A Project for 2018

Happy 2018, everyone.

In my end-of-year post for 2017, I wrote a summary of the programming project that I worked on last year, along with lessons learned from the experience. For 2018, I have a new project in mind.

A Q&A Problem to be Solved

Competitive programming Q&A resources on the Web are not as good as they could be. When I launched this blog three years ago and started writing about competitive programming, it quickly became clear that Quora was the place to go for answers from CP experts. But it was also clear that the site had some problems with quality. In particular, duplicate questions were left un-merged, and low-quality questions were left un-deleted.

In contrast, Stack Overflow is ruthless when it comes to question quality. For competitive programming questions, I would even say they are unreasonably strict. But they do keep a high quality bar.

In December 2016, I supported a proposal for a new Stack Exchange Q&A site on the topic of Algorithmic Competitive Programming. A year later, in accordance with Stack Exchange rules, it was closed due to lack of sufficient participation. It’s hard to know for sure why things worked out that way. There was some negative feedback about the proposal, but I don’t think it came from people in the traditional CP community. For example, one user from the Stack Exchange Programming Puzzles and Code Golf site believed that a new CP site would represent an overlapping topic, and would therefore be redundant to the PP&CG site. (And yet most CP questions still appear on Stack Overflow, not PP&CG, and are quickly closed by Stack Overflow users).

My guess is that the proposal failed for a simple reason: Most CP enthusiasts didn’t hear about it. The proposal ended with 74 followers. That’s about 0.03% of the 284,500 followers that the CP topic on Quora currently has. And the proposal only got 1789 views, which indicates that most of those Quora followers didn’t even discover the page, whether or not they would have ultimately supported it.

I don’t have a good way to get thousands of Quora users interested in a Stack Exchange site. (I already tried the obvious approach of posting a question on Quora). So I’m going to attack the problem a different way.

Questions

How does one solve the problem of question quality? Quora itself is working on that problem, but they have to solve it across the whole site. And their business model drives them to do things, like allowing anonymous contributions, that works against their quality goals. I’m focusing on a small set of related technical topics, and I’m not trying to run a big content company.

Items drawn from a data source

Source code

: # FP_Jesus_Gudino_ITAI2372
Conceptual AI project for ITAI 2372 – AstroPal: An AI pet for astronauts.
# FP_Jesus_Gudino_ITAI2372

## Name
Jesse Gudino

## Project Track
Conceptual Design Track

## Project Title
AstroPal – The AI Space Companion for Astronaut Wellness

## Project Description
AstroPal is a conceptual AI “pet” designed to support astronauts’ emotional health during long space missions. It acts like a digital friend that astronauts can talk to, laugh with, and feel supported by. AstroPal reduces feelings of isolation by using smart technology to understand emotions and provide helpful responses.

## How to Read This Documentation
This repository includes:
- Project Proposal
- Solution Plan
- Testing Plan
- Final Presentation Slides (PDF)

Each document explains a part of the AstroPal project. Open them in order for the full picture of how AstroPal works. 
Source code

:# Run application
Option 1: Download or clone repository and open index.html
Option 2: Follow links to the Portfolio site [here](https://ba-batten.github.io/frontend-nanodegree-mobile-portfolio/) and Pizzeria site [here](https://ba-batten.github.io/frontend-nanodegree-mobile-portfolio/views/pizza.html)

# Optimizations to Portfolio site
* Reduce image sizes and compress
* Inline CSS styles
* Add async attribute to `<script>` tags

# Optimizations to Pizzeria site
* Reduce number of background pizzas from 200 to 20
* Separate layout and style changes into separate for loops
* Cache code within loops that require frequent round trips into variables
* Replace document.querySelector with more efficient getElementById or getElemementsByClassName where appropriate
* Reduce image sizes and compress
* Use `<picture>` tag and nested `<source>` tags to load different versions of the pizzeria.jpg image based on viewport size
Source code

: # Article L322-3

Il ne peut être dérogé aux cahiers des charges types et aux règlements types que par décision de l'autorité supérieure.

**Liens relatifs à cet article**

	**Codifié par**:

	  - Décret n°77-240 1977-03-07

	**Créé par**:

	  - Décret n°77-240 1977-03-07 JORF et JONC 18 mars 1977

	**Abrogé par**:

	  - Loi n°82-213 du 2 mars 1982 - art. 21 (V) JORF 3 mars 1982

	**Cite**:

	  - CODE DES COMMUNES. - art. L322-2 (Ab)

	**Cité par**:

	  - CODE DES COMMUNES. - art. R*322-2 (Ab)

-- Activities --
- 1) According to the blog post on competitive programming Q&A, how many views did the Algorithmic Competitive Programming proposal get?
- 2) Pick up the blog post on competitive programming Q&A after its last sentence and continue it.
Nothing in the rows matters here.

-- Answers to the exercises --
- 1) 1789 views.

- 2)
The problem of question quality has two components: bad questions and duplicate questions. Quora offers a number of tools to deal with the first component: downvoting bad questions, and following, sharing, and answering the good ones. At that point, it’s up to the algorithm to show users good content. Quora, unlike Stack Exchange, is very reluctant to delete questions unless they’re truly egregious.

For the second component, Quora offers question merging. Merging takes a bit of effort, since you have to find the correct merge target, and Quora’s list of suggestions isn’t perfect. To supplement it, I use Google search plus a local text file with links to popular questions.

That system works fine for popular questions, but it doesn’t scale well to the long tail of more specialized questions. For example, here’s one from a few years ago: How do I use graphs and trees to solve competitive programming questions? What is a way to learn them using C++? And here’s a similar question with many more followers: How can I be good at graph theory based programming problems in competitive programming? Should the first one be merged into the second one? Maybe. To answer definitively, you need to decide how specific you want questions to be in this topic. That requires a strategy.

To create such a strategy, I think the best approach is to use tags. Quora already has tags, but Quora Topic Bot tends to mess with them, so they aren’t completely reliable. For example, QTB added TopCoder Vs. Sphere Online Judge and CodeChef Vs. Sphere Online Judge tags to the first question above, for no apparent reason.

But if there was a reliable tagging system, perhaps outside of Quora, I think it would be a good way to identify merge candidates by looking for similarities in tag lists. For example, the two questions above could share the tags competitive-programming and graph-theory, while the first question could also have the c++ tag.

Keep in mind that I’m not suggesting re-inventing Quora’s merge suggestion tool. Smart people at Quora are working on that. I’m suggesting that for a small set of related technical topics, the combination of manual work and some local tools can produce good results.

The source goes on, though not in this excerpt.